(Tarefa 1) Indique se cada afirmação abaixo está de acordo com o texto sobre a MP 900/2019, respondendo sim ou não e citando literalmente as palavras do texto que decidem a questão: (a) segundo Raul do Valle, um julgamento de infração em segunda instância leva em média quatro anos; (b) a MP 900/2019 prevê 50% de desconto nas multas ambientais; (c) o senador Alessandro Vieira é o relator da MP.
╭─ Texto de estudo
Diretor de Justiça Socioambiental da WWF-Brasil, Raul do Valle disse que a MP 900/2019 é genérica ao prever 60% de desconto nas multas ambientais, o que poderia beneficiar até mesmo a reincidência por parte dos infratores. Ele defendeu a criação de uma estrutura de governança para avaliação dos projetos a serem beneficiados pela proposição e conclamou o Congresso Nacional a definir parâmetros e a atuação do governo no setor ambiental.

— É preciso aprimorar a conversão. Estamos vendo um abuso do poder regulatório do atual governo. O tempo médio para julgamento de uma infração em segunda instância é de quatro anos. Infratores reincidentes não poderiam ter desconto na conversão da multa. É preciso definir quais projetos poderão ser beneficiados — afirmou.

Consenso

Relator da MP, o senador Alessandro Vieira (Cidadania-SE) disse que as observações dos expositores estão alinhadas com o texto que a comissão está analisando.

— A comissão vem caminhando para buscar consenso em torno da necessidade de garantir mais agilidade ao processo e efetividade na implementação das providências — afirmou.
╰─
╭─ Registros fornecidos
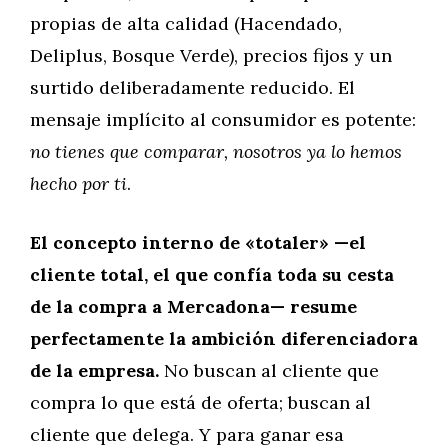
propias de alta calidad (Hacendado,
Deliplus, Bosque Verde), precios fijos y un
surtido deliberadamente reducido. El
mensaje implícito al consumidor es potente:
no tienes que comparar, nosotros ya lo hemos
hecho por ti
.
El concepto interno de «totaler» —el
cliente total, el que confía toda su cesta
de la compra a Mercadona— resume
perfectamente la ambición diferenciadora
de la empresa.
No buscan al cliente que
compra lo que está de oferta; buscan al
cliente que delega. Y para ganar esa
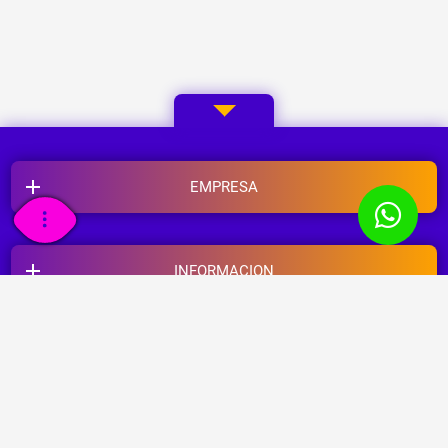
EMPRESA
INFORMACION
CUENTA
HORARIO DE ATENCION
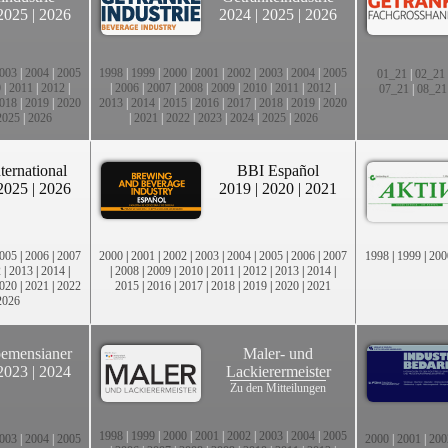
2025
|
2026
2024
|
2025
|
2026
003
|
2004
|
2005
1998
|
1999
|
2000
|
2001
|
2002
|
2003
|
2004
|
2005
01_21
|
02_21
0
|
2011
|
2012
|
|
2006
|
2007
|
2008
|
2009
|
2010
|
2011
|
2012
|
07_21
|
08_21
018
|
2019
|
2020
2013
|
2014
|
2015
|
2016
|
2017
|
2018
|
2019
|
2020
2025
|
2026
|
2021
|
2022
|
2023
|
2024
|
2025
|
2026
ternational
BBI Español
2025
|
2026
2019
|
2020
|
2021
005
|
2006
|
2007
2000
|
2001
|
2002
|
2003
|
2004
|
2005
|
2006
|
2007
1998
|
1999
|
200
2
|
2013
|
2014
|
|
2008
|
2009
|
2010
|
2011
|
2012
|
2013
|
2014
|
020
|
2021
|
2022
2015
|
2016
|
2017
|
2018
|
2019
|
2020
|
2021
2026
emensianer
Maler- und
2023
|
2024
Lackierermeister
Zu den Mitteilungen
1998
|
1999
|
2000
|
2001
|
2002
|
2003
|
2004
|
2005
003
|
2004
|
2005
2000
|
2001
|
200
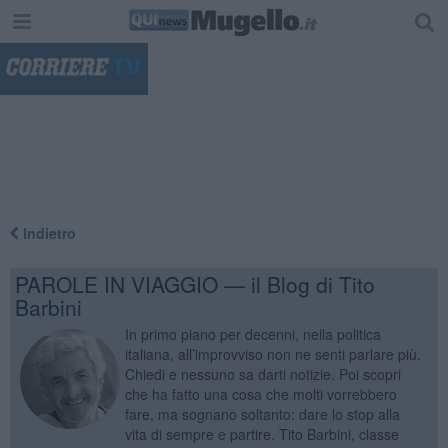
"
Indietro
PAROLE IN VIAGGIO — il Blog di Tito
Barbini
In primo piano per decenni, nella politica
italiana, all’improvviso non ne senti parlare più.
Chiedi e nessuno sa darti notizie. Poi scopri
che ha fatto una cosa che molti vorrebbero
fare, ma sognano soltanto: dare lo stop alla
vita di sempre e partire. Tito Barbini, classe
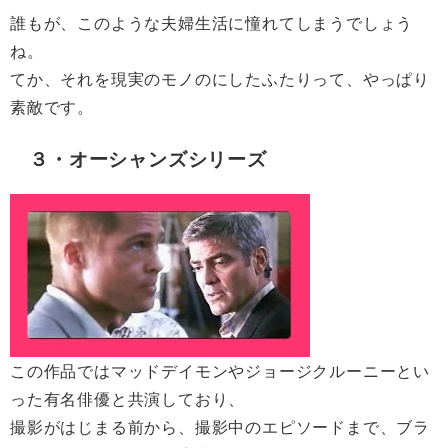
誰もが、このような夫婦生活に憧れてしまうでしょう
ね。
てか、それを現実のモノのにしたふたりって、やっぱり
素敵です。
３・オーシャンズシリーズ
この作品ではマッドデイモンやジョージクルーニーとい
った有名俳優と共演しており、
撮影がはじまる前から、撮影中のエピソードまで、ブラ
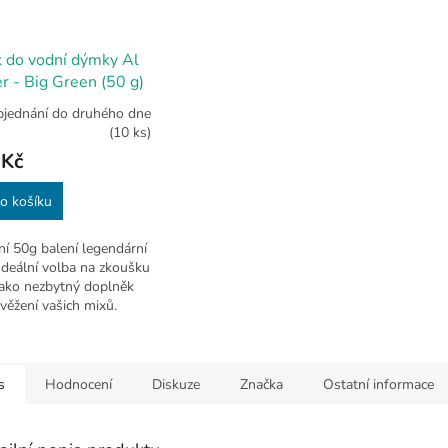
 do vodní dýmky Al
r - Big Green (50 g)
bjednání do druhého dne
(10 ks)
 Kč
o košíku
í 50g balení legendární
Ideální volba na zkoušku
jako nezbytný doplněk
věžení vašich mixů.
klasika vždy po ruce.
s
Hodnocení
Diskuze
Značka
Ostatní informace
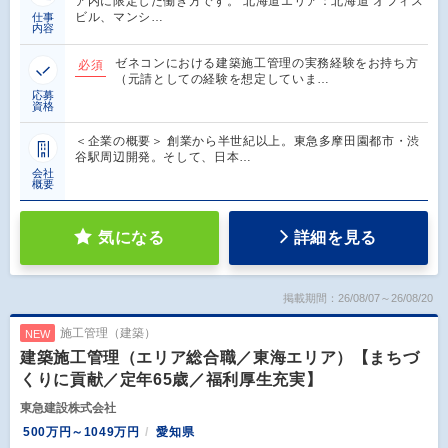
ア内に限定した働き方です。 北海道エリア：北海道 オフィス
ビル、マンシ…
仕事
内容
ゼネコンにおける建築施工管理の実務経験をお持ち方
必須
（元請としての経験を想定していま…
応募
資格
＜企業の概要＞ 創業から半世紀以上。東急多摩田園都市・渋
谷駅周辺開発。そして、日本…
会社
概要
気になる
詳細を見る
掲載期間：26/08/07～26/08/20
施工管理（建築）
NEW
建築施工管理（エリア総合職／東海エリア）【まちづ
くりに貢献／定年65歳／福利厚生充実】
東急建設株式会社
500万円～1049万円
愛知県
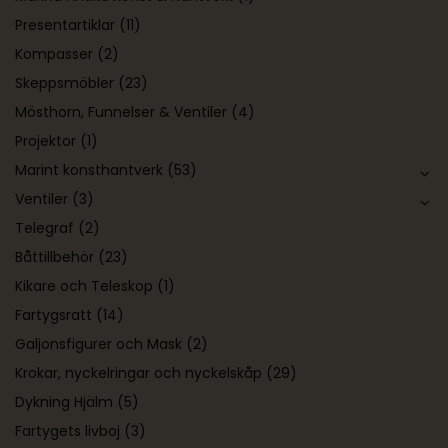
Presentartiklar
(11)
Kompasser
(2)
Skeppsmöbler
(23)
Mösthorn, Funnelser & Ventiler
(4)
Projektor
(1)
Marint konsthantverk
(53)
Ventiler
(3)
Telegraf
(2)
Båttillbehör
(23)
Kikare och Teleskop
(1)
Fartygsratt
(14)
Galjonsfigurer och Mask
(2)
Krokar, nyckelringar och nyckelskåp
(29)
Dykning Hjälm
(5)
Fartygets livboj
(3)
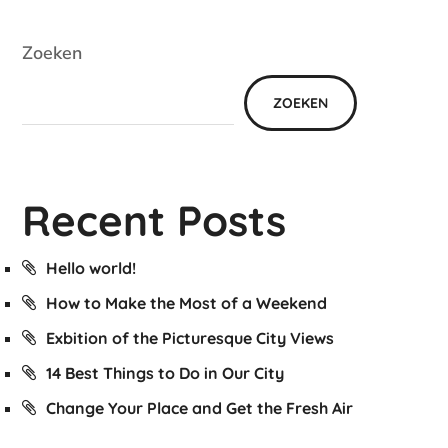
Zoeken
ZOEKEN
Recent Posts
Hello world!
How to Make the Most of a Weekend
Exbition of the Picturesque City Views
14 Best Things to Do in Our City
Change Your Place and Get the Fresh Air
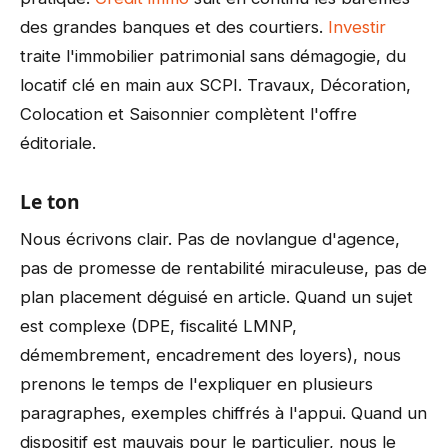
des grandes banques et des courtiers.
Investir
traite l'immobilier patrimonial sans démagogie, du
locatif clé en main aux SCPI. Travaux, Décoration,
Colocation et Saisonnier complètent l'offre
éditoriale.
Le ton
Nous écrivons clair. Pas de novlangue d'agence,
pas de promesse de rentabilité miraculeuse, pas de
plan placement déguisé en article. Quand un sujet
est complexe (DPE, fiscalité LMNP,
démembrement, encadrement des loyers), nous
prenons le temps de l'expliquer en plusieurs
paragraphes, exemples chiffrés à l'appui. Quand un
dispositif est mauvais pour le particulier, nous le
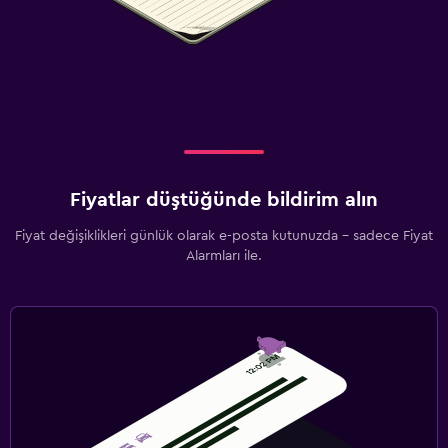
Fiyatlar düştüğünde bildirim alın
Fiyat değişiklikleri günlük olarak e-posta kutunuzda - sadece Fiyat
Alarmları ile.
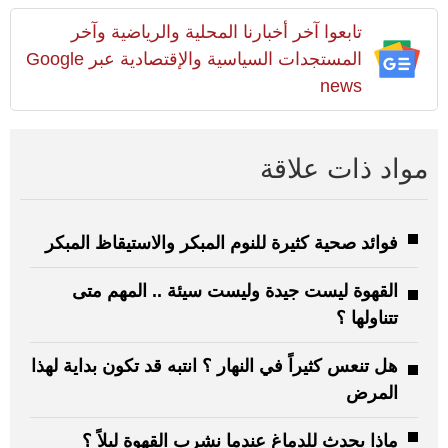
تابعوا آخر أخبارنا المحلية والرياضية وآخر
المستجدات السياسية والإقتصادية عبر Google
news
مواد ذات علاقة
فوائد صحية كثيرة للنوم المبكر والاستيقاظ المبكر
القهوة ليست جيدة وليست سيئة .. المهم متى
تتناولها ؟
هل تنعس كثيراً في النهار ؟ انتبه قد تكون بداية لهذا
المرض
ماذا يحدث للدماغ عندما نشرب القهوة ليلاً ؟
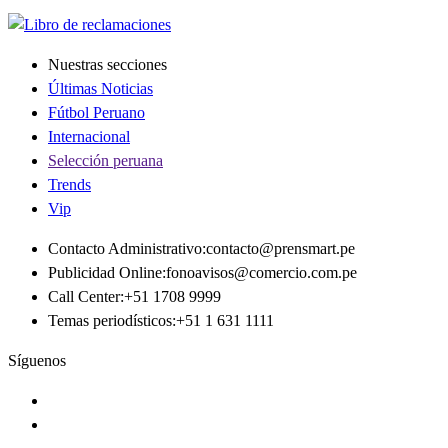
Nuestras secciones
Últimas Noticias
Fútbol Peruano
Internacional
Selección peruana
Trends
Vip
Contacto Administrativo
:
contacto@prensmart.pe
Publicidad Online
:
fonoavisos@comercio.com.pe
Call Center
:
+51 1708 9999
Temas periodísticos
:
+51 1 631 1111
Síguenos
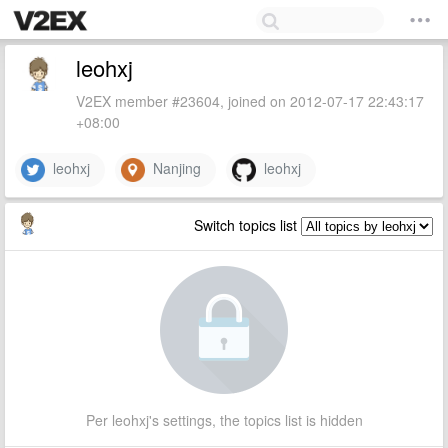
leohxj
V2EX member #23604, joined on 2012-07-17 22:43:17
+08:00
leohxj
Nanjing
leohxj
Switch topics list
Per leohxj's settings, the topics list is hidden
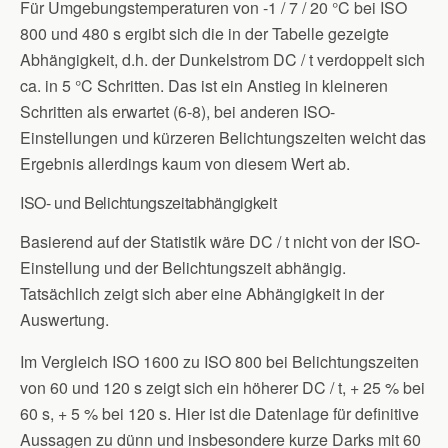
Für Umgebungstemperaturen von -1 / 7 / 20 °C bei ISO
800 und 480 s ergibt sich die in der Tabelle gezeigte
Abhängigkeit, d.h. der Dunkelstrom DC / t verdoppelt sich
ca. in 5 °C Schritten. Das ist ein Anstieg in kleineren
Schritten als erwartet (6-8), bei anderen ISO-
Einstellungen und kürzeren Belichtungszeiten weicht das
Ergebnis allerdings kaum von diesem Wert ab.
ISO- und Belichtungszeitabhängigkeit
Basierend auf der Statistik wäre DC / t nicht von der ISO-
Einstellung und der Belichtungszeit abhängig.
Tatsächlich zeigt sich aber eine Abhängigkeit in der
Auswertung.
Im Vergleich ISO 1600 zu ISO 800 bei Belichtungszeiten
von 60 und 120 s zeigt sich ein höherer DC / t, + 25 % bei
60 s, + 5 % bei 120 s. Hier ist die Datenlage für definitive
Aussagen zu dünn und insbesondere kurze Darks mit 60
╰─
(Tarefa 2) Redigite as linhas dos registros acima. Comece no início dos registros e pare depois da linha que contém "de la empresa.", deixando as imagens fora da resposta.

(Resposta 1)
(a) Sim: "O tempo médio para julgamento de uma infração em segunda instância é de quatro anos."
(b) Não: "a MP 900/2019 é genérica ao prever 60% de desconto nas multas ambientais"
(c) Sim: "Relator da MP, o senador Alessandro Vieira (Cidadania-SE)"

(Resposta 2)
propias de alta calidad (Hacendado,
Deliplus, Bosque Verde), precios fijos y un
surtido deliberadamente reducido. El
mensaje implícito al consumidor es potente:
no tienes que comparar, nosotros ya lo hemos
hecho por ti
.
El concepto interno de «totaler» —el
cliente total, el que confía toda su cesta
de la compra a Mercadona— resume
perfectamente la ambición diferenciadora
de la empresa.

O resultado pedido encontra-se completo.